Frustratingly, it’s a requirement that gets trickier if you also want scalability.  If you distribute an onerous computation across multiple machines to make it run faster, what happens if one fails? To maintain reliability you need a clever way of detecting that failed node, and automatically re-allocating the load. Of course, ideally this should happen ‘on-the-fly’, so that changes to availability or processing machines during the course of a computation never compromise the accuracy of the output.


We also need to be able to rely on the data itself.  Whilst the ‘garbage in’, ‘garbage out’ rule will always apply, it’s critical that our back-end cannot itself introduce inaccuracy, such as by partially uploading updates.

The old-fashioned relational database achieved this by ‘locking down’ all related data until a given update had been successfully uploaded. This approach worked fairly well, but at a cost of scalability as it creates a threshold beyond which you can’t speed up the rate at which data is up or downloaded. Thus a truly scalable architecture needs to have an alternative approach to ensuring data consistency.

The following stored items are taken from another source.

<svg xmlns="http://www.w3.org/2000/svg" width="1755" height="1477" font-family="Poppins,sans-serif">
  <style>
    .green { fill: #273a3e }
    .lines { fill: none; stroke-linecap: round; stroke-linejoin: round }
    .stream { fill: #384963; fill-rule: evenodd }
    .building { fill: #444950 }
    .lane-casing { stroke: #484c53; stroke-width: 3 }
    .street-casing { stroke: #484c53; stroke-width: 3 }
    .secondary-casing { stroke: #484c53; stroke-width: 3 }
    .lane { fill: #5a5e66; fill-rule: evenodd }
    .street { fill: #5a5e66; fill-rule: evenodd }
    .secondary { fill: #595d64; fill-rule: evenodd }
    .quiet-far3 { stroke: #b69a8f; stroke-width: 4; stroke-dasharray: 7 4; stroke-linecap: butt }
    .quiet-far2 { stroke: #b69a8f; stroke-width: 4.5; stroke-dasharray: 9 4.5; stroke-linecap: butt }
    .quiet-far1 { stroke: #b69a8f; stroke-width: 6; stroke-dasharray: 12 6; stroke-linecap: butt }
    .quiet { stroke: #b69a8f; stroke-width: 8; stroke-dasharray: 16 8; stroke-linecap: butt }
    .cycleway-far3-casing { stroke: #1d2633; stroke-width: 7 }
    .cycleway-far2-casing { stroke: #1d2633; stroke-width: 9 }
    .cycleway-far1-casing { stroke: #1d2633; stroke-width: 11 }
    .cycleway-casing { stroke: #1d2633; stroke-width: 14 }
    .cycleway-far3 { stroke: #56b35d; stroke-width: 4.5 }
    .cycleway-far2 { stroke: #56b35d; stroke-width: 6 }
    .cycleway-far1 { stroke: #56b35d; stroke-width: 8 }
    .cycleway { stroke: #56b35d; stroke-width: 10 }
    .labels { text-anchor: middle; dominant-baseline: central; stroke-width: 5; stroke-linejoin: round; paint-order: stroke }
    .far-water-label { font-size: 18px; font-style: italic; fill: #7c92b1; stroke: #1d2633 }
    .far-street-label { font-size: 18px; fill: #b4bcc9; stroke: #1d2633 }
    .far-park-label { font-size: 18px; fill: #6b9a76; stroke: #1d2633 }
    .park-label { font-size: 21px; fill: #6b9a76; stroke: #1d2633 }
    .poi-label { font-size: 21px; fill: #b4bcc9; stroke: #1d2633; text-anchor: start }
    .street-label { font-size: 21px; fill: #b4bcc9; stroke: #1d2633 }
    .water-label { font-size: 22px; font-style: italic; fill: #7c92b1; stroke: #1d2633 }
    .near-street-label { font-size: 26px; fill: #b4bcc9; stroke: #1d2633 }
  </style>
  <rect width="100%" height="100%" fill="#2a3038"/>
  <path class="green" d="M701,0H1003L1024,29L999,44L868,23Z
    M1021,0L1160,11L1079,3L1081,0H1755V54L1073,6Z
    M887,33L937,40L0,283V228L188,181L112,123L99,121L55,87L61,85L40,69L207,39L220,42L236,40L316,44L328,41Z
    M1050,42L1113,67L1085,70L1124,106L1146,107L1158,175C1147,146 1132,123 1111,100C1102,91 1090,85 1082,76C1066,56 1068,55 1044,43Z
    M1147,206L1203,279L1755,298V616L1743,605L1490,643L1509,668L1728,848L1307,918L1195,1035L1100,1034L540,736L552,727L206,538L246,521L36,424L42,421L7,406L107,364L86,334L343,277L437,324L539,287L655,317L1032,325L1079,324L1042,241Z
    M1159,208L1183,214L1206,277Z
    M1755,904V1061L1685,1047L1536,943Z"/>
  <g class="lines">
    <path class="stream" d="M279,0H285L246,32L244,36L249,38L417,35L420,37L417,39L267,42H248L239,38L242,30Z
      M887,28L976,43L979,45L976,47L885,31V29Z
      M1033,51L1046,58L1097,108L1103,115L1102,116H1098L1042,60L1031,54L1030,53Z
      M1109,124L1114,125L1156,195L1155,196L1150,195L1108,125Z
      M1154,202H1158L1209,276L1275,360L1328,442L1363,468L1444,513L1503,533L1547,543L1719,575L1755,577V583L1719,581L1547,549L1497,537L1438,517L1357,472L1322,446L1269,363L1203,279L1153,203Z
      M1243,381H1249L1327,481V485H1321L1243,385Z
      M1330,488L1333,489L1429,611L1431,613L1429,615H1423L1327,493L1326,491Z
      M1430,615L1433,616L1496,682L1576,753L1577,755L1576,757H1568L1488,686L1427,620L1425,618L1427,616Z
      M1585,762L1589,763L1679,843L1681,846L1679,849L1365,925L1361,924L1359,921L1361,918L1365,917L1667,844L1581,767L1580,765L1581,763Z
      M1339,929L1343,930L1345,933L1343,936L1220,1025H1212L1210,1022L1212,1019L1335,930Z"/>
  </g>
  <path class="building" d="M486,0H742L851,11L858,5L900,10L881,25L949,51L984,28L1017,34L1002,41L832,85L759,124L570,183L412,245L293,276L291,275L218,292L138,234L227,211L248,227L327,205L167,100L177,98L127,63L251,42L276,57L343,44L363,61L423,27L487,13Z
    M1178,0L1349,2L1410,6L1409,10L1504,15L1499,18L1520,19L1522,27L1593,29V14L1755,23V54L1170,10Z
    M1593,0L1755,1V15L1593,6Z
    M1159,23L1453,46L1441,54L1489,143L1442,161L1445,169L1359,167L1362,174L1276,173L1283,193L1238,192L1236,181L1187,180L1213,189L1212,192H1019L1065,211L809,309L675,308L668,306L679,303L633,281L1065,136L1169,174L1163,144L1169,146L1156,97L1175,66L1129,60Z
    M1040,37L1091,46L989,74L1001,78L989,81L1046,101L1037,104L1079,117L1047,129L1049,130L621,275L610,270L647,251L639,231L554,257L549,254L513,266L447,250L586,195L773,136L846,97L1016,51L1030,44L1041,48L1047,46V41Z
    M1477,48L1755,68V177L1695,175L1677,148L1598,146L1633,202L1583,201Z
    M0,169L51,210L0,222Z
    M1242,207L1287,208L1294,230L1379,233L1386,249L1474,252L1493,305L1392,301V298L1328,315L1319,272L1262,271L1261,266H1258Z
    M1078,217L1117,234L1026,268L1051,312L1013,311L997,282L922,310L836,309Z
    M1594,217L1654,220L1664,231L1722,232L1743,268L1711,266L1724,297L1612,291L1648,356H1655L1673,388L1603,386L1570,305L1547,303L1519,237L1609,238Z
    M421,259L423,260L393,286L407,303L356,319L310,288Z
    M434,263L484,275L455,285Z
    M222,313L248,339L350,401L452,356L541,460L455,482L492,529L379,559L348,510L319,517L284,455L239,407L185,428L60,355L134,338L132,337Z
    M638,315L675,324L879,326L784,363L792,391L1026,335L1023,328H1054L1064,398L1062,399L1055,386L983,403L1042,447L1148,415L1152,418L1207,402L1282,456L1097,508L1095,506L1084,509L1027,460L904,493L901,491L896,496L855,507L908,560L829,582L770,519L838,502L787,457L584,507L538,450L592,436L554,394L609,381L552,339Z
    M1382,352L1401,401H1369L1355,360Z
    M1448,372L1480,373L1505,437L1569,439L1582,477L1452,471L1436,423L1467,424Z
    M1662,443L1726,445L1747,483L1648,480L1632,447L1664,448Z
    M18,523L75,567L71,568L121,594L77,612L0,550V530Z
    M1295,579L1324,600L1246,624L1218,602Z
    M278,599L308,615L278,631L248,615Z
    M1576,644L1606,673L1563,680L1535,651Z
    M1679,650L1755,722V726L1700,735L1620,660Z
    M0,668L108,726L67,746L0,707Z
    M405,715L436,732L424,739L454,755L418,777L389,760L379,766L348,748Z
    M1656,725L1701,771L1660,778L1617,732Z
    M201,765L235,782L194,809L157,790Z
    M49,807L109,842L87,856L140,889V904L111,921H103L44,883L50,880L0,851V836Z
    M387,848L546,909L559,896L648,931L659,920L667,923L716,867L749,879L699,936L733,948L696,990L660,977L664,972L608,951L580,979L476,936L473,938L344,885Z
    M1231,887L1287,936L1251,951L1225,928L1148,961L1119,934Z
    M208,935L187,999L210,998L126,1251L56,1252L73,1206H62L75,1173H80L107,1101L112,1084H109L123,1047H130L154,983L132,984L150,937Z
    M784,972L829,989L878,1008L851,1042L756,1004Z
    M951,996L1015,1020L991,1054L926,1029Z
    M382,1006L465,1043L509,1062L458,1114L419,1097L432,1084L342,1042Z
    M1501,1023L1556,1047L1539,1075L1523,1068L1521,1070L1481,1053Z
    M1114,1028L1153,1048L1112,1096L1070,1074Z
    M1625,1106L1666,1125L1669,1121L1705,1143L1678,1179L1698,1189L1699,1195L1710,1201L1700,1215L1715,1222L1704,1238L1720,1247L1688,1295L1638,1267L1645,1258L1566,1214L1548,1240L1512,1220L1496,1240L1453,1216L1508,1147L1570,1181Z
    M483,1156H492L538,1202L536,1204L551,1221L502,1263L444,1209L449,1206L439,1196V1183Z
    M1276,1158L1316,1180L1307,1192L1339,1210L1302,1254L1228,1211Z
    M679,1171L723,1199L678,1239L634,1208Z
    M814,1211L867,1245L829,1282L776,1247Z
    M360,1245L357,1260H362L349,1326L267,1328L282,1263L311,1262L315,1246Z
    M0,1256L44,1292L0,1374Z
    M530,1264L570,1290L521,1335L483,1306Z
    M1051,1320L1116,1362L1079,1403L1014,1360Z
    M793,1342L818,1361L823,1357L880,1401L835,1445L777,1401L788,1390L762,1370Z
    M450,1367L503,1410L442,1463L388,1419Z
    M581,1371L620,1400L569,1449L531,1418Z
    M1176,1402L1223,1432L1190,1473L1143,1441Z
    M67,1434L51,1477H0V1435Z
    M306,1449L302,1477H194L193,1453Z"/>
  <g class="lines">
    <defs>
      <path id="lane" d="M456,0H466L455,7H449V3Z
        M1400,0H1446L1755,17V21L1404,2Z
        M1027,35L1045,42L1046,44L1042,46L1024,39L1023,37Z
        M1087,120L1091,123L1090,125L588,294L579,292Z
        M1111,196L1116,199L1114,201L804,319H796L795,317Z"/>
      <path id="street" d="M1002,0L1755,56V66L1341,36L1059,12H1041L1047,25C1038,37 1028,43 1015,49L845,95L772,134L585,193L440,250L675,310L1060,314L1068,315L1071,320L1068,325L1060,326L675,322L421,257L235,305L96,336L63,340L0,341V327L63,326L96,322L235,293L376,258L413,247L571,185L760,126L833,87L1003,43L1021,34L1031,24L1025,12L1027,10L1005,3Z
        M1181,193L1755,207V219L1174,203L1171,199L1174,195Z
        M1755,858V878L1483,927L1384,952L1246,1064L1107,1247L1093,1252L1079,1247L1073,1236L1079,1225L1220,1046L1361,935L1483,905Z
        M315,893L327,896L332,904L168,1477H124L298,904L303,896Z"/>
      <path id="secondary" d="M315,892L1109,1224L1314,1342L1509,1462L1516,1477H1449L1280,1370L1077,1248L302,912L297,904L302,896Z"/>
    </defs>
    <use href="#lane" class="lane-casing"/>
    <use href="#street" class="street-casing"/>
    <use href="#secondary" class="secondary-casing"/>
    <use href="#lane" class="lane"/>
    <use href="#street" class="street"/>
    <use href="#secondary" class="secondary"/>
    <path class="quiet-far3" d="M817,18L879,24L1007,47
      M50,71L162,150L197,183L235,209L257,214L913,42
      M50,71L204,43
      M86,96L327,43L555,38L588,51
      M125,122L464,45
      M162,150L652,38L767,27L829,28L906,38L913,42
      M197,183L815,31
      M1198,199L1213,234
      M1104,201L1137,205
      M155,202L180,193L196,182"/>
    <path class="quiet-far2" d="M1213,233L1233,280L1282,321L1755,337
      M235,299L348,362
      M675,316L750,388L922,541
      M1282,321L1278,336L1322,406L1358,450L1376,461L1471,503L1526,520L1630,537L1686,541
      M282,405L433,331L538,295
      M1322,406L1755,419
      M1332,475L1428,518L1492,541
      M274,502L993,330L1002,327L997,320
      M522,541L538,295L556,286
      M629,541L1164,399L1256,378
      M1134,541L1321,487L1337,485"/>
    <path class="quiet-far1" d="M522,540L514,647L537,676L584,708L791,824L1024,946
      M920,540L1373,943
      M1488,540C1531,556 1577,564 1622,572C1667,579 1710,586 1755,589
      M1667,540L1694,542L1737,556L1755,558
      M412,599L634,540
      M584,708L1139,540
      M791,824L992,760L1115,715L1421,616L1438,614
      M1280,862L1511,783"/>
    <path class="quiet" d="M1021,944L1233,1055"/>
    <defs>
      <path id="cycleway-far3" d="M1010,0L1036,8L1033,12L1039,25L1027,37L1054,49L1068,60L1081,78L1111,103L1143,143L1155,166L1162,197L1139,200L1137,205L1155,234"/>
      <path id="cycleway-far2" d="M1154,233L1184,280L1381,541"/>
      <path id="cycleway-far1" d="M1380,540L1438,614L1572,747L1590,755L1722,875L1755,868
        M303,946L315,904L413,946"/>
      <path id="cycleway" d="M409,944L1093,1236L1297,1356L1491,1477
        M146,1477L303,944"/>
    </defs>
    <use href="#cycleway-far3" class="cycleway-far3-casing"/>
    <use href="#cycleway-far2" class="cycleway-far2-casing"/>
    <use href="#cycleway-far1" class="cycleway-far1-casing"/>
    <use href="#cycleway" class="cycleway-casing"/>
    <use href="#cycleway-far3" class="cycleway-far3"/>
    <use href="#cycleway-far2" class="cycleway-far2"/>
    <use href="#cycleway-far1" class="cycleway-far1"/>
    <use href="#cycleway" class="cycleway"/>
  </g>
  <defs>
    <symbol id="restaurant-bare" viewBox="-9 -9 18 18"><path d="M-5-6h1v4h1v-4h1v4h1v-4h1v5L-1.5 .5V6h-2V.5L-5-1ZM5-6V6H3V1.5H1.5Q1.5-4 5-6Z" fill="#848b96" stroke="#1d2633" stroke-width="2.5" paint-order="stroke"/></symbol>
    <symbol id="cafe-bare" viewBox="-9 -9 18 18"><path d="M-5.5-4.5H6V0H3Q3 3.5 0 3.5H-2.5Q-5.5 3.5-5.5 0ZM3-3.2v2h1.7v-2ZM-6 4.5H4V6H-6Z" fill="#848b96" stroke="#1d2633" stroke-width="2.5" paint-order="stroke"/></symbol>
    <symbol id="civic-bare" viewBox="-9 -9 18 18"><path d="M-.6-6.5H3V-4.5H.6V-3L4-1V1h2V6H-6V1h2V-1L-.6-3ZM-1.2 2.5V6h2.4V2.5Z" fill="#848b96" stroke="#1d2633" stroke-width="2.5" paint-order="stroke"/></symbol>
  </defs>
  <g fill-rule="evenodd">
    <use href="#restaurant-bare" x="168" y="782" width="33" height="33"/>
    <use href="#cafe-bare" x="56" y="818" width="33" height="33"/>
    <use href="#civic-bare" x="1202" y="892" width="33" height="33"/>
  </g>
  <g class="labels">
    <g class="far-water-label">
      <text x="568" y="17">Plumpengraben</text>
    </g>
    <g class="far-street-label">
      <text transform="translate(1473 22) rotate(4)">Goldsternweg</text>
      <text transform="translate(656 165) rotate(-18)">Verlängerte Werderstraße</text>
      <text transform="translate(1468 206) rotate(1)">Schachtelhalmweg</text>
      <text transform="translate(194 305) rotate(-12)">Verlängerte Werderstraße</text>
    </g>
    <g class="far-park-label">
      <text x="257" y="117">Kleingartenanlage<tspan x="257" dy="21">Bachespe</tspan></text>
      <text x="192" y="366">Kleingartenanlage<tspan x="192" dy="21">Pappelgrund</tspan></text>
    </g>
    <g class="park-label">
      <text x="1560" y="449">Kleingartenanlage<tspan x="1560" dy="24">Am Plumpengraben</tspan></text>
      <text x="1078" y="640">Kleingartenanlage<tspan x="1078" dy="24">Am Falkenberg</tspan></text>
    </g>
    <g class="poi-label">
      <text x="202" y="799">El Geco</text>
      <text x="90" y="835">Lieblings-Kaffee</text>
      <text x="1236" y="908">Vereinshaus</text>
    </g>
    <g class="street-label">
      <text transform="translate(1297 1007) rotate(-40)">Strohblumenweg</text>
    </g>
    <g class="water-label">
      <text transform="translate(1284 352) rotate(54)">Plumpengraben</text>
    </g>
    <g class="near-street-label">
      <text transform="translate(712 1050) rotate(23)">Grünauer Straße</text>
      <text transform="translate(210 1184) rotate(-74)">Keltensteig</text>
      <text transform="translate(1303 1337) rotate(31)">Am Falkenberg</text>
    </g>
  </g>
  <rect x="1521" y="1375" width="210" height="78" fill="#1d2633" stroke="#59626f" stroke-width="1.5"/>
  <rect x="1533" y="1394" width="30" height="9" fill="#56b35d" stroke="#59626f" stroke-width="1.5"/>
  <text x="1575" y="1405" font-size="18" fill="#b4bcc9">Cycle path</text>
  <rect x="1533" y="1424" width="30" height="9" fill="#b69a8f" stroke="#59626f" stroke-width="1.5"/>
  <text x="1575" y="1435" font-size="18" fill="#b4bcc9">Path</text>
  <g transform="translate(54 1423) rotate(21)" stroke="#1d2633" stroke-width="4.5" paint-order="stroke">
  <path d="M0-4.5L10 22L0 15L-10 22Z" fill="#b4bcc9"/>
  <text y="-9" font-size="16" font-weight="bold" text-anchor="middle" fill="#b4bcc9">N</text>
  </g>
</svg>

Many approaches to combining consistency and scalability involve a heinously complex architecture, which in turn compromise the desired attributes of speed and reliability.  So if you’re someone who likes to buy and eat your cake, make sure your chosen technology can deliver everything your business needs without any hidden compromises.


Going back to digestion, it’s been proven that our guts play a front-line role in our body’s immune defence.  We’ve yet to work out the prescription for optimal performance, but we know that the more diverse the flora harbouring in our guts, the better shape we’ll be in to shake off whatever challenge our environment throws at us.

We also need an IT infrastructure that can rise to unexpected challenges…The fact is that a typical IT backbone will last 20,30 years – maybe more.  That’s a horizon over which the only certainty is that your business will change in ways you can’t even imagine today.

To respond and stay ahead of the game, we need to be able swiftly to iterate, to build new capability at pace, to experiment and to adjust. This means we need a back-end that abstracts away the technical complexity  and makes it easy build innovative new functionality rapidly, with only light technical involvement.

And what happens when you marry this with a great front-end?

Businesses, markets, industries are moving faster than ever. With the right front-end tools sitting on a robust back-end, you will be on the pulse of what’s going on internally and externally, ready to act swiftly. Within a few simple clicks a well-designed front-end will allow you craft your data with finesse to extract the information you need, whilst the back-end will do the heavy lifting behind the scenes.

There are efficiency and productivity gains too:  Consolidating into one single, all powerful grid which combines the tools needed at the front-end to make use of data effectively saves time and money.  In place of multiple different tools, each with separate licence fees, maintenance and training requirements, a unified front end enables rapid analysis and response across systems to the data flowing through them,  allowing users to respond fast and appropriately to what data is really telling them.

This is why Cyoda, a leading provider of scalable back-end technology and Adaptable Tools, a market leading Data Grid for Financial institutions have chosen to work together.  Moving and mining data in a fully integrated solution which can help firms use the past and present to make the future their own.